Tree corpus construction

Because long-term living in cyberspace puts people’s health at risk, the CS-A corpus was built to raise awareness of Cyber-Syndrome and to prevent and treat Cyber-Syndrome from the perspective of acupoints in TCM. Therefore, the CS-A corpus consists of the Cyber-Syndrome and acupoint corpus. To demonstrate which acupoints are better able to treat Cyber-Syndrome or alleviate the symptoms of Cyber-Syndrome, a hierarchical structure of trees was used to build the CS-A. The root node is the text corpus of Cyber-Syndrome and the leaf nodes are the text corpus of acupoints with which there is a therapeutic relationship. Perhaps there are no leaf nodes below the root node. In the CS-A corpus, 69.32% of the text corpus of Cyber-Syndrome has child nodes. Two methods were utilized to compute the child nodes, a string matching method for cases where the acupoints can directly treat the Cyber-Syndrome, and a cosine similarity to compute the phrase similarity for cases where the acupoints can alleviate the clinical symptoms presented by Cyber-Syndrome.
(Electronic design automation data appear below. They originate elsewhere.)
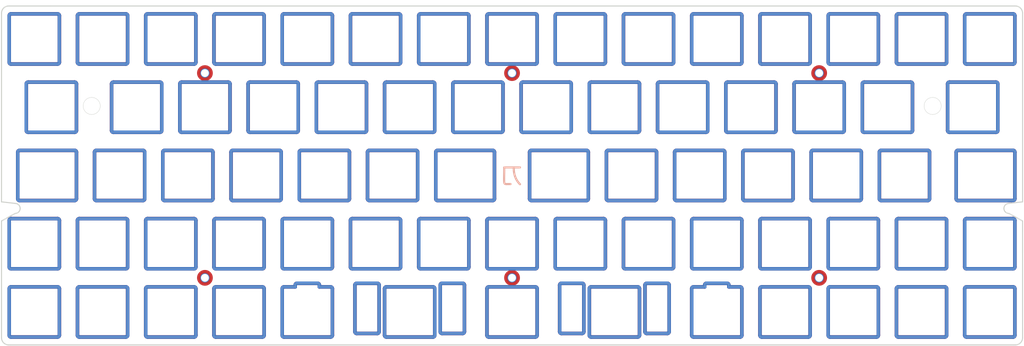
<source format=kicad_pcb>
(kicad_pcb (version 20221018) (generator pcbnew)

  (general
    (thickness 1.6)
  )

  (paper "A3")
  (layers
    (0 "F.Cu" signal)
    (31 "B.Cu" signal)
    (32 "B.Adhes" user "B.Adhesive")
    (33 "F.Adhes" user "F.Adhesive")
    (34 "B.Paste" user)
    (35 "F.Paste" user)
    (36 "B.SilkS" user "B.Silkscreen")
    (37 "F.SilkS" user "F.Silkscreen")
    (38 "B.Mask" user)
    (39 "F.Mask" user)
    (40 "Dwgs.User" user "User.Drawings")
    (41 "Cmts.User" user "User.Comments")
    (42 "Eco1.User" user "User.Eco1")
    (43 "Eco2.User" user "User.Eco2")
    (44 "Edge.Cuts" user)
    (45 "Margin" user)
    (46 "B.CrtYd" user "B.Courtyard")
    (47 "F.CrtYd" user "F.Courtyard")
    (48 "B.Fab" user)
    (49 "F.Fab" user)
    (50 "User.1" user)
    (51 "User.2" user)
    (52 "User.3" user)
    (53 "User.4" user)
    (54 "User.5" user)
    (55 "User.6" user)
    (56 "User.7" user)
    (57 "User.8" user)
    (58 "User.9" user)
  )

  (setup
    (stackup
      (layer "F.SilkS" (type "Top Silk Screen"))
      (layer "F.Paste" (type "Top Solder Paste"))
      (layer "F.Mask" (type "Top Solder Mask") (thickness 0.01))
      (layer "F.Cu" (type "copper") (thickness 0.035))
      (layer "dielectric 1" (type "core") (thickness 1.51) (material "FR4") (epsilon_r 4.5) (loss_tangent 0.02))
      (layer "B.Cu" (type "copper") (thickness 0.035))
      (layer "B.Mask" (type "Bottom Solder Mask") (thickness 0.01))
      (layer "B.Paste" (type "Bottom Solder Paste"))
      (layer "B.SilkS" (type "Bottom Silk Screen"))
      (copper_finish "None")
      (dielectric_constraints no)
    )
    (pad_to_mask_clearance 0)
    (pcbplotparams
      (layerselection 0x00010f0_ffffffff)
      (plot_on_all_layers_selection 0x0000000_00000000)
      (disableapertmacros false)
      (usegerberextensions true)
      (usegerberattributes true)
      (usegerberadvancedattributes true)
      (creategerberjobfile false)
      (dashed_line_dash_ratio 12.000000)
      (dashed_line_gap_ratio 3.000000)
      (svgprecision 6)
      (plotframeref false)
      (viasonmask false)
      (mode 1)
      (useauxorigin false)
      (hpglpennumber 1)
      (hpglpenspeed 20)
      (hpglpendiameter 15.000000)
      (dxfpolygonmode true)
      (dxfimperialunits true)
      (dxfusepcbnewfont true)
      (psnegative false)
      (psa4output false)
      (plotreference true)
      (plotvalue true)
      (plotinvisibletext false)
      (sketchpadsonfab false)
      (subtractmaskfromsilk true)
      (outputformat 1)
      (mirror false)
      (drillshape 0)
      (scaleselection 1)
      (outputdirectory "")
    )
  )

  (net 0 "")

  (footprint "marbastlib-xp-plate-mx:Plate-MP_MX_2u" (layer "F.Cu") (at 234.95 157.1625 180))

  (footprint "MountingHole:MountingHole_2.2mm_M2_Pad_TopOnly" (layer "F.Cu") (at 292.1 147.6375))

  (footprint "MountingHole:MountingHole_2.2mm_M2_Pad_TopOnly" (layer "F.Cu") (at 120.65 90.4875))

  (footprint "MountingHole:MountingHole_2.2mm_M2_Pad_TopOnly" (layer "F.Cu") (at 120.65 147.6375))

  (footprint "RominRonin:Plate-MP_MX_7u_Katana60_7u_overlapping" (layer "F.Cu") (at 206.375 157.1625 180))

  (footprint "marbastlib-xp-plate-mx:Plate-MP_MX_2u" (layer "F.Cu") (at 177.8 157.1625 180))

  (footprint "locallib:60_Outline-Modded" (layer "F.Cu") (at 206.375 119.0625))

  (footprint "MountingHole:MountingHole_2.2mm_M2_Pad_TopOnly" (layer "F.Cu") (at 292.1 90.4875))

  (footprint "MountingHole:MountingHole_2.2mm_M2_Pad_TopOnly" (layer "F.Cu") (at 206.375 147.6375))

  (footprint "MountingHole:MountingHole_2.2mm_M2_Pad_TopOnly" (layer "F.Cu") (at 206.375 90.4875))

  (footprint "marbastlib-xp-plate-mx:Plate-MP_MX_1u" (layer "B.Cu") (at 263.525 138.1125 180))

  (footprint "marbastlib-xp-plate-mx:Plate-MP_MX_1u" (layer "B.Cu") (at 301.625 157.1625 180))

  (footprint "marbastlib-xp-plate-mx:Plate-MP_MX_1u" (layer "B.Cu") (at 139.7 100.0125 180))

  (footprint "RominRonin:Plate-MP_MX_1.25u_Katana60_middle_pair" (layer "B.Cu") (at 337.34375 119.0625 180))

  (footprint "marbastlib-xp-plate-mx:Plate-MP_MX_1u" (layer "B.Cu") (at 149.225 80.9625 180))

  (footprint "marbastlib-xp-plate-mx:Plate-MP_MX_1.5u" (layer "B.Cu") (at 77.7875 100.0125 180))

  (footprint "marbastlib-xp-plate-mx:Plate-MP_MX_1u" (layer "B.Cu") (at 168.275 138.1125 180))

  (footprint "marbastlib-xp-plate-mx:Plate-MP_MX_1u" (layer "B.Cu") (at 239.7125 119.0625 180))

  (footprint "marbastlib-xp-plate-mx:Plate-MP_MX_1u" (layer "B.Cu") (at 206.375 80.9625 180))

  (footprint "marbastlib-xp-plate-mx:Plate-MP_MX_1u" (layer "B.Cu") (at 187.325 80.9625 180))

  (footprint "marbastlib-xp-plate-mx:Plate-MP_MX_1u" (layer "B.Cu") (at 254 100.0125 180))

  (footprint "marbastlib-xp-plate-mx:Plate-MP_MX_1u" (layer "B.Cu") (at 258.7625 119.0625 180))

  (footprint "marbastlib-xp-plate-mx:Plate-MP_MX_1u" (layer "B.Cu") (at 111.125 138.1125 180))

  (footprint "marbastlib-xp-plate-mx:Plate-MP_MX_1u" (layer "B.Cu") (at 196.85 100.0125 180))

  (footprint "marbastlib-xp-plate-mx:Plate-MP_MX_1u" (layer "B.Cu")
    (tstamp 3e4f4610-d856-4977-a3e2-71538a38d793)
    (at 153.9875 119.0625 180)
    (property "Sheetfile" "katana60-pro-plate.kicad_sch")
    (property "Sheetname" "")
    (path "/402e9260-223d-420a-a3d7-2ce407b472a5")
    (attr exclude_from_pos_files allow_missing_courtyard)
    (fp_text reference "MX35" (at 0 0.5 unlocked) (layer "B.SilkS") hide
        (effects (font (size 1 1) (thickness 0.1)) (justify mirror))
      (tstamp 7bd94987-042d-4b97-8257-0eea918e9aff)
    )
    (fp_text value "MX-NoLED" (at 0 -1 unlocked) (layer "B.Fab")
        (effects (font (size 1 1) (thickness 0.15)) (justify mirror))
      (tstamp 969b184e-dd2a-415e-b9f0-4e98e9349131)
    )
    (fp_line (start -7 -6.5) (end -7 6.5)
      (stroke (width 1) (type solid)) (layer "F.Cu") (tstamp 7c105efc-91c1-49ca-9828-cfd4360a2178))
    (fp_line (start -6.5 7) (end 6.5 7)
      (stroke (width 1) (type solid)) (layer "F.Cu") (tstamp 183a3dc0-87d7-4b60-8b1d-f0a7fcdef13d))
    (fp_line (start 6.5 -7) (end -6.5 -7)
      (stroke (width 1) (type solid)) (layer "F.Cu") (tstamp a082ffcf-6b45-4ac3-8ed6-9469c4ce5ddf))
    (fp_line (start 7 6.5) (end 7 -6.5)
      (stroke (width 1) (type solid)) (layer "F.Cu") (tstamp 8bd90ab2-c5a8-4022-bd41-1f7b7470f4e8))
    (fp_arc (start -7 -6.5) (mid -6.853553 -6.853553) (end -6.5 -7)
      (stroke (width 1) (type solid)) (layer "F.Cu") (tstamp ca08352d-fe62-4060-9733-e3fc44b1a724))
    (fp_arc (start -6.5 7) (mid -6.853553 6.853553) (end -7 6.5)
      (stroke (width 1) (type solid)) (layer "F.Cu") (tstamp a78d9074-d82c-4324-85df-e640e7b83430))
    (fp_arc (start 6.497236 -6.998884) (mid 6.85076 -6.852424) (end 6.997236 -6.498884)
      (stroke (width 1) (type solid)) (layer "F.Cu") (tstamp 6f7bbfa6-ca3e-4140-a3f4-6dd660ee4a2c))
    (fp_arc (start 7 6.5) (mid 6.853553 6.853553) (end 6.5 7)
      (stroke (width 1) (type solid)) (layer "F.Cu") (tstamp 0c9532aa-3a83-4f66-bda4-b794d5aafbc9))
    (fp_line (start -7 6.5) (end -7 -6.5)
      (stroke (width 1) (type solid)) (layer "B.Cu") (tstamp 772adac6-5a19-443b-92cb-54a5c95ad69d))
    (fp_line (start -6.5 -7) (end 6.5 -7)
      (stroke (width 1) (type solid)) (layer "B.Cu") (tstamp d1db7f79-832b-4e48-b2d5-dcc63af42bba))
    (fp_line (start 6.5 7) (end -6.5 7)
      (stroke (width 1) (type solid)) (layer "B.Cu") (tstamp 1c9239b2-58b2-4228-b505-f6847723aa81))
    (fp_line (start 7 -6.5) (end 7 6.5)
      (stroke (width 1) (type solid)) (layer "B.Cu") (tstamp 3cf5f52c-e1
... [389882 chars truncated]
</source>
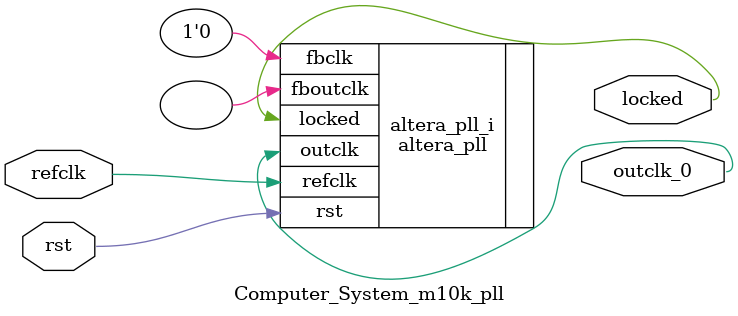
<source format=v>
`timescale 1ns/10ps
module  Computer_System_m10k_pll(

	// interface 'refclk'
	input wire refclk,

	// interface 'reset'
	input wire rst,

	// interface 'outclk0'
	output wire outclk_0,

	// interface 'locked'
	output wire locked
);

	altera_pll #(
		.fractional_vco_multiplier("false"),
		.reference_clock_frequency("100.0 MHz"),
		.operation_mode("direct"),
		.number_of_clocks(1),
		.output_clock_frequency0("100.000000 MHz"),
		.phase_shift0("0 ps"),
		.duty_cycle0(50),
		.output_clock_frequency1("0 MHz"),
		.phase_shift1("0 ps"),
		.duty_cycle1(50),
		.output_clock_frequency2("0 MHz"),
		.phase_shift2("0 ps"),
		.duty_cycle2(50),
		.output_clock_frequency3("0 MHz"),
		.phase_shift3("0 ps"),
		.duty_cycle3(50),
		.output_clock_frequency4("0 MHz"),
		.phase_shift4("0 ps"),
		.duty_cycle4(50),
		.output_clock_frequency5("0 MHz"),
		.phase_shift5("0 ps"),
		.duty_cycle5(50),
		.output_clock_frequency6("0 MHz"),
		.phase_shift6("0 ps"),
		.duty_cycle6(50),
		.output_clock_frequency7("0 MHz"),
		.phase_shift7("0 ps"),
		.duty_cycle7(50),
		.output_clock_frequency8("0 MHz"),
		.phase_shift8("0 ps"),
		.duty_cycle8(50),
		.output_clock_frequency9("0 MHz"),
		.phase_shift9("0 ps"),
		.duty_cycle9(50),
		.output_clock_frequency10("0 MHz"),
		.phase_shift10("0 ps"),
		.duty_cycle10(50),
		.output_clock_frequency11("0 MHz"),
		.phase_shift11("0 ps"),
		.duty_cycle11(50),
		.output_clock_frequency12("0 MHz"),
		.phase_shift12("0 ps"),
		.duty_cycle12(50),
		.output_clock_frequency13("0 MHz"),
		.phase_shift13("0 ps"),
		.duty_cycle13(50),
		.output_clock_frequency14("0 MHz"),
		.phase_shift14("0 ps"),
		.duty_cycle14(50),
		.output_clock_frequency15("0 MHz"),
		.phase_shift15("0 ps"),
		.duty_cycle15(50),
		.output_clock_frequency16("0 MHz"),
		.phase_shift16("0 ps"),
		.duty_cycle16(50),
		.output_clock_frequency17("0 MHz"),
		.phase_shift17("0 ps"),
		.duty_cycle17(50),
		.pll_type("General"),
		.pll_subtype("General")
	) altera_pll_i (
		.rst	(rst),
		.outclk	({outclk_0}),
		.locked	(locked),
		.fboutclk	( ),
		.fbclk	(1'b0),
		.refclk	(refclk)
	);
endmodule


</source>
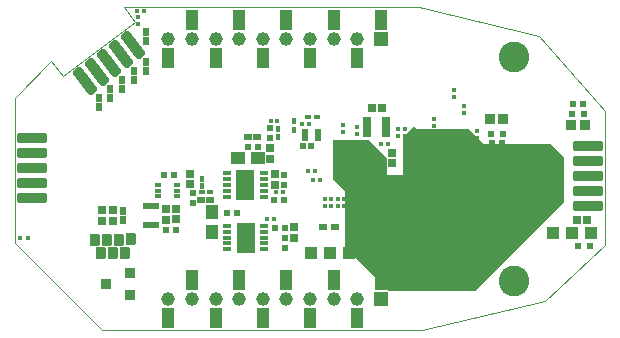
<source format=gbs>
G04*
G04 #@! TF.GenerationSoftware,Altium Limited,Altium Designer,23.3.1 (30)*
G04*
G04 Layer_Color=16711935*
%FSLAX25Y25*%
%MOIN*%
G70*
G04*
G04 #@! TF.SameCoordinates,B70FCE46-08B3-410F-AF2C-83C1FDED7243*
G04*
G04*
G04 #@! TF.FilePolarity,Negative*
G04*
G01*
G75*
%ADD18C,0.00000*%
%ADD23R,0.02165X0.02165*%
%ADD24R,0.01788X0.01428*%
%ADD39R,0.01378X0.01575*%
%ADD47R,0.02254X0.02423*%
%ADD48R,0.02423X0.02254*%
%ADD58R,0.01428X0.01788*%
%ADD63R,0.02559X0.02559*%
%ADD65R,0.01772X0.01378*%
G04:AMPARAMS|DCode=67|XSize=35.43mil|YSize=102.36mil|CornerRadius=9.84mil|HoleSize=0mil|Usage=FLASHONLY|Rotation=217.000|XOffset=0mil|YOffset=0mil|HoleType=Round|Shape=RoundedRectangle|*
%AMROUNDEDRECTD67*
21,1,0.03543,0.08268,0,0,217.0*
21,1,0.01575,0.10236,0,0,217.0*
1,1,0.01968,-0.03117,0.02828*
1,1,0.01968,-0.01859,0.03775*
1,1,0.01968,0.03117,-0.02828*
1,1,0.01968,0.01859,-0.03775*
%
%ADD67ROUNDEDRECTD67*%
%ADD68R,0.01378X0.01772*%
%ADD69R,0.02559X0.02559*%
%ADD80R,0.03937X0.04331*%
%ADD105C,0.04528*%
%ADD106R,0.04528X0.04528*%
%ADD107C,0.10236*%
%ADD134R,0.05709X0.02362*%
%ADD136R,0.02165X0.01772*%
%ADD137R,0.01772X0.02165*%
%ADD139R,0.01822X0.02182*%
%ADD140R,0.02182X0.01822*%
%ADD143R,0.02780X0.02975*%
%ADD144R,0.03150X0.07087*%
%ADD145R,0.02775X0.02598*%
%ADD148R,0.04560X0.03985*%
%ADD149R,0.03347X0.03347*%
%ADD150R,0.03985X0.04560*%
%ADD152R,0.01968X0.01968*%
%ADD153R,0.03567X0.03379*%
%ADD154R,0.02756X0.02362*%
G04:AMPARAMS|DCode=155|XSize=35.43mil|YSize=102.36mil|CornerRadius=9.84mil|HoleSize=0mil|Usage=FLASHONLY|Rotation=90.000|XOffset=0mil|YOffset=0mil|HoleType=Round|Shape=RoundedRectangle|*
%AMROUNDEDRECTD155*
21,1,0.03543,0.08268,0,0,90.0*
21,1,0.01575,0.10236,0,0,90.0*
1,1,0.01968,0.04134,0.00787*
1,1,0.01968,0.04134,-0.00787*
1,1,0.01968,-0.04134,-0.00787*
1,1,0.01968,-0.04134,0.00787*
%
%ADD155ROUNDEDRECTD155*%
%ADD156R,0.02264X0.01575*%
%ADD157R,0.02559X0.02165*%
%ADD158R,0.02165X0.02559*%
G04:AMPARAMS|DCode=159|XSize=35.43mil|YSize=43.31mil|CornerRadius=9.84mil|HoleSize=0mil|Usage=FLASHONLY|Rotation=180.000|XOffset=0mil|YOffset=0mil|HoleType=Round|Shape=RoundedRectangle|*
%AMROUNDEDRECTD159*
21,1,0.03543,0.02362,0,0,180.0*
21,1,0.01575,0.04331,0,0,180.0*
1,1,0.01968,-0.00787,0.01181*
1,1,0.01968,0.00787,0.01181*
1,1,0.01968,0.00787,-0.01181*
1,1,0.01968,-0.00787,-0.01181*
%
%ADD159ROUNDEDRECTD159*%
%ADD160R,0.02362X0.04331*%
%ADD161R,0.02953X0.01575*%
%ADD162R,0.06496X0.10158*%
%ADD163R,0.04331X0.06693*%
G36*
X47244Y13386D02*
X64827D01*
X69847Y8366D01*
X92126D01*
X96555Y3937D01*
Y-11122D01*
X67028Y-40650D01*
X37992D01*
X23308Y-25965D01*
Y-7287D01*
X19311Y-3291D01*
Y9583D01*
X31425D01*
X37592Y3416D01*
Y-1895D01*
X37697Y-2091D01*
X42834D01*
Y10354D01*
X46555Y14075D01*
X47244Y13386D01*
D02*
G37*
D18*
X48031Y53740D02*
X88061Y44094D01*
X-50299Y53740D02*
X48031Y53740D01*
X-50299Y53740D02*
X-46694Y48956D01*
X-70653Y30902D02*
X-46694Y48956D01*
X-74384Y35852D02*
X-70653Y30902D01*
X-86614Y23622D02*
X-74384Y35852D01*
X-86614Y-24606D02*
Y23622D01*
Y-24606D02*
X-57480Y-53740D01*
X49061D01*
X90256Y-44094D01*
X110236Y-25591D01*
X110236Y19184D02*
X110236Y-25591D01*
X88061Y44094D02*
X110236Y19184D01*
D23*
X9449Y7480D02*
D03*
X12205D02*
D03*
D24*
X13501Y-787D02*
D03*
X11105D02*
D03*
X37832Y8291D02*
D03*
X35435D02*
D03*
X9023Y14839D02*
D03*
X11419D02*
D03*
X12877Y-3740D02*
D03*
X15273D02*
D03*
D39*
X-82284Y-23031D02*
D03*
X-84842D02*
D03*
D47*
X3150Y-2053D02*
D03*
Y-5427D02*
D03*
X-1687Y10138D02*
D03*
Y13512D02*
D03*
X3445Y-26392D02*
D03*
Y-23018D02*
D03*
X-27264Y-11431D02*
D03*
Y-8057D02*
D03*
D48*
X-33450Y-2165D02*
D03*
X-36825D02*
D03*
X-36235Y-20571D02*
D03*
X-32860D02*
D03*
X-8957Y7087D02*
D03*
X-5582D02*
D03*
X-112Y-10531D02*
D03*
X3262D02*
D03*
X-12387Y-14862D02*
D03*
X-15762D02*
D03*
X3459Y-19685D02*
D03*
X84D02*
D03*
X102893Y21721D02*
D03*
X99519D02*
D03*
X72525Y8661D02*
D03*
X75900D02*
D03*
D58*
X18860Y-9987D02*
D03*
Y-12383D02*
D03*
X21042Y-9957D02*
D03*
Y-12353D02*
D03*
X23260Y-12339D02*
D03*
Y-9943D02*
D03*
X43604Y10746D02*
D03*
Y13142D02*
D03*
X53051Y14255D02*
D03*
Y16651D02*
D03*
X67323Y10318D02*
D03*
Y12714D02*
D03*
X41043Y13206D02*
D03*
Y10810D02*
D03*
X22917Y14490D02*
D03*
Y12094D02*
D03*
X27380Y13995D02*
D03*
Y11599D02*
D03*
X16649Y-12434D02*
D03*
Y-10038D02*
D03*
D63*
X100689Y-17224D02*
D03*
X104232D02*
D03*
D65*
X-43701Y52461D02*
D03*
X-45866D02*
D03*
X-227Y-16744D02*
D03*
X-2393D02*
D03*
X-1280Y15945D02*
D03*
X886D02*
D03*
X492Y-7776D02*
D03*
X2657D02*
D03*
D67*
X-47205Y41325D02*
D03*
X-51198Y38316D02*
D03*
X-55191Y35307D02*
D03*
X-59184Y32298D02*
D03*
X-63177Y29289D02*
D03*
D68*
X-45393Y48315D02*
D03*
Y50480D02*
D03*
X59762Y23976D02*
D03*
Y26141D02*
D03*
X63090Y20768D02*
D03*
Y18602D02*
D03*
D69*
X-32972Y-13386D02*
D03*
Y-16929D02*
D03*
X-36220Y-17028D02*
D03*
Y-13484D02*
D03*
X6594Y-19488D02*
D03*
Y-23031D02*
D03*
X-28248Y-5217D02*
D03*
Y-1673D02*
D03*
X0Y-1870D02*
D03*
Y-5413D02*
D03*
X-1575Y6890D02*
D03*
Y3347D02*
D03*
X-53839Y-17421D02*
D03*
Y-13878D02*
D03*
X-57579Y-17421D02*
D03*
Y-13878D02*
D03*
D80*
X92913Y-21457D02*
D03*
X99213D02*
D03*
X105512D02*
D03*
X24803Y-28051D02*
D03*
X18504D02*
D03*
X12205D02*
D03*
D105*
X35433Y-43307D02*
D03*
X27559D02*
D03*
X19685D02*
D03*
X11811D02*
D03*
X3937D02*
D03*
X-3937D02*
D03*
X-11811D02*
D03*
X-19685D02*
D03*
X-27559D02*
D03*
X-35433D02*
D03*
Y43307D02*
D03*
X-27559D02*
D03*
X-19685D02*
D03*
X-11811D02*
D03*
X-3937D02*
D03*
X3937D02*
D03*
X11811D02*
D03*
X19685D02*
D03*
X27559D02*
D03*
X35433D02*
D03*
X-35433Y-43307D02*
D03*
X27559D02*
D03*
X-19685D02*
D03*
X-27559D02*
D03*
X19685D02*
D03*
X11811D02*
D03*
X-11811D02*
D03*
X-3937D02*
D03*
X3937D02*
D03*
Y43307D02*
D03*
X-3937D02*
D03*
X-11811D02*
D03*
X11811D02*
D03*
X19685D02*
D03*
X-27559D02*
D03*
X-19685D02*
D03*
X27559D02*
D03*
X-35433D02*
D03*
D106*
X35433Y-43307D02*
D03*
Y43307D02*
D03*
D107*
X79921Y37402D02*
D03*
Y-37402D02*
D03*
D134*
X-41339Y-12303D02*
D03*
Y-18602D02*
D03*
D136*
X-24114Y-7874D02*
D03*
X-21555D02*
D03*
D137*
X-24114Y-3347D02*
D03*
Y-5906D02*
D03*
X1083Y13091D02*
D03*
Y10531D02*
D03*
D139*
X6547Y15740D02*
D03*
Y12950D02*
D03*
D140*
X11258Y17258D02*
D03*
X14048D02*
D03*
D143*
X39272Y5120D02*
D03*
Y1772D02*
D03*
D144*
X37148Y14015D02*
D03*
X30848D02*
D03*
D145*
X32372Y20079D02*
D03*
X35738D02*
D03*
D148*
X-5602Y3445D02*
D03*
X-12114D02*
D03*
D149*
X-56102Y-38386D02*
D03*
X-48228Y-42126D02*
D03*
Y-34646D02*
D03*
D150*
X-20866Y-14551D02*
D03*
Y-21063D02*
D03*
D152*
X103166Y18377D02*
D03*
X99229D02*
D03*
X72146Y11713D02*
D03*
X76083D02*
D03*
X105217Y-25689D02*
D03*
X101279D02*
D03*
D153*
X103482Y14451D02*
D03*
X98946D02*
D03*
X71649Y16732D02*
D03*
X76185D02*
D03*
D154*
X16043Y-19587D02*
D03*
X19980D02*
D03*
D155*
X104532Y-12479D02*
D03*
X104532Y-7480D02*
D03*
Y-2479D02*
D03*
X104532Y2520D02*
D03*
X104532Y7520D02*
D03*
X-80807Y10079D02*
D03*
X-80807Y5079D02*
D03*
X-80807Y79D02*
D03*
Y-4921D02*
D03*
X-80807Y-9921D02*
D03*
D156*
X-32429Y-9252D02*
D03*
Y-7283D02*
D03*
Y-5315D02*
D03*
X-39028D02*
D03*
Y-7283D02*
D03*
Y-9252D02*
D03*
D157*
X-24409Y-10433D02*
D03*
X-21457D02*
D03*
X-8760Y10433D02*
D03*
X-5807D02*
D03*
D158*
X-42717Y42520D02*
D03*
Y45472D02*
D03*
X-54823Y26575D02*
D03*
Y23622D02*
D03*
X-58563Y23524D02*
D03*
Y20571D02*
D03*
X-50984Y29626D02*
D03*
Y26673D02*
D03*
X-46949Y32480D02*
D03*
Y29528D02*
D03*
X-42815Y35630D02*
D03*
Y32677D02*
D03*
X-50591Y-17126D02*
D03*
Y-14173D02*
D03*
D159*
X-51914Y-23607D02*
D03*
X-55914Y-23607D02*
D03*
X-59914D02*
D03*
X-47839Y-23551D02*
D03*
X-49839Y-28051D02*
D03*
X-53839D02*
D03*
X-57839D02*
D03*
D160*
X14321Y11173D02*
D03*
X9990D02*
D03*
D161*
X-3642Y-1476D02*
D03*
Y-3445D02*
D03*
Y-5413D02*
D03*
Y-7382D02*
D03*
Y-9350D02*
D03*
X-15846D02*
D03*
Y-7382D02*
D03*
Y-5413D02*
D03*
Y-3445D02*
D03*
Y-1476D02*
D03*
X-15750Y-19012D02*
D03*
Y-20980D02*
D03*
Y-22949D02*
D03*
Y-24917D02*
D03*
Y-26886D02*
D03*
X-3545D02*
D03*
Y-24917D02*
D03*
Y-22949D02*
D03*
Y-20980D02*
D03*
Y-19012D02*
D03*
D162*
X-9744Y-5413D02*
D03*
X-9647Y-22949D02*
D03*
D163*
X35433Y-37008D02*
D03*
X27559Y-49606D02*
D03*
X19685Y-37008D02*
D03*
X11811Y-49606D02*
D03*
X3937Y-37008D02*
D03*
X-3937Y-49606D02*
D03*
X-11811Y-37008D02*
D03*
X-19685Y-49606D02*
D03*
X-27559Y-37008D02*
D03*
X-35433Y-49606D02*
D03*
Y37008D02*
D03*
X-27559Y49606D02*
D03*
X-19685Y37008D02*
D03*
X-11811Y49606D02*
D03*
X-3937Y37008D02*
D03*
X3937Y49606D02*
D03*
X11811Y37008D02*
D03*
X19685Y49606D02*
D03*
X27559Y37008D02*
D03*
X35433Y49606D02*
D03*
M02*

</source>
After experimental validation, the second method has a similarity threshold of 0.8 to be recognized as a child node. There are a total of 1521 leaf nodes (i.e., treats relations). The resulting tree corpus hierarchy is shown in Fig. 6. This paper presents the structure of the CS-A in two forms, one in PDF form and the other in notepad form. That is, each Cyber-Syndrome and its acupoints that can treat or alleviate the symptoms are stored in a PDF or notepad file.

Fig. 6
figure 6

Example of CS-A corpus - Take the Cyber-Syndrome represented by D001251 as an example, the four acupoints of tianyou, sizhukong, luoque, and yangbai can relieve its symptoms.

Usage Notes

All data have been uploaded to figshare37. Both the original corpus and the manually annotated golden corpus were made available to the public. We hope that the corpus will draw the attention of researchers to the physical state of people when they are in cyberspace for long periods and that they will be able to explore different perspectives that can prevent Cyber-Syndrome from occurring. It also provides data to the BioNLP community to improve the efficiency of NLP techniques in processing information in fields such as medical information, and to solve the existing problem of difficulty in recognizing discontinuous entities, overlapping entities, nested entities, relationships, etc. Furthermore, the emergence of large language models (e.g., GPT3.5, GPT4, Llama, Qwen, Baichuan, etc.) now makes fine-tuning particularly important. In NER tasks, whether using LoRA, QLoRA, or instruction-based fine-tuning, it requires a manually annotated corpus. Moreover, when evaluating the model performance, a manually annotated corpus is also required to compute the evaluation metrics. In conclusion, the release of this corpus is of great significance and has a more considerable demand for application.